▶ **WORK INSTRUCTIONS**
From the first line to the last, copy the material word for word; pictures stay out.

▶ **MATERIAL FOR THIS TASK**
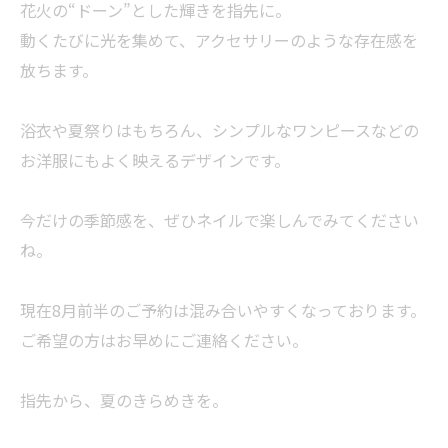
花火の“ドーン”とした輝きを指先に。
動くたびに光を集めて、アクセサリーのような存在感を
放ちます。
浴衣や夏祭りはもちろん、シンプルなワンピースなどの
お洋服にもよく映えるデザインです。
今だけの季節感を、ぜひネイルで楽しんでみてください
ね。
現在8月前半のご予約は混み合いやすくなっております。
ご希望の方はお早めにご連絡ください。
指先から、夏のきらめきを。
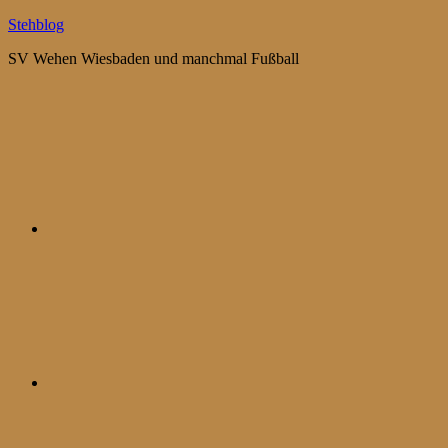
Zum
Stehblog
Inhalt
SV Wehen Wiesbaden und manchmal Fußball
springen
Bluesky
Mastodon
WhatsApp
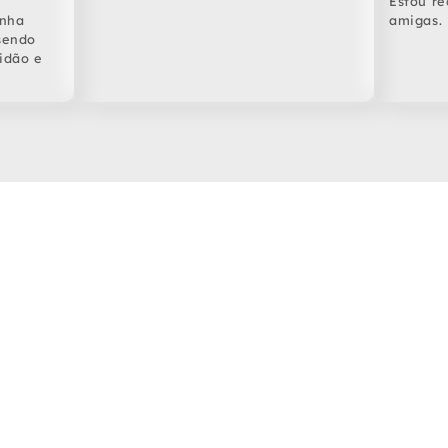
Estou r
inha
amigas.
 sendo
tidão e
sso e estacionamento no
oda a sua jornada.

▶ **OUTPUT**
花火の“ドーン”とした輝きを指先に。
動くたびに光を集めて、アクセサリーのような存在感を
放ちます。
浴衣や夏祭りはもちろん、シンプルなワンピースなどの
お洋服にもよく映えるデザインです。
今だけの季節感を、ぜひネイルで楽しんでみてください
ね。
現在8月前半のご予約は混み合いやすくなっております。
ご希望の方はお早めにご連絡ください。
指先から、夏のきらめきを。
Zum
Stehblog
Inhalt
SV Wehen Wiesbaden und manchmal Fußball
springen
Bluesky
Mastodon
WhatsApp
Estou r
inha
amigas.
 sendo
tidão e
sso e estacionamento no
oda a sua jornada.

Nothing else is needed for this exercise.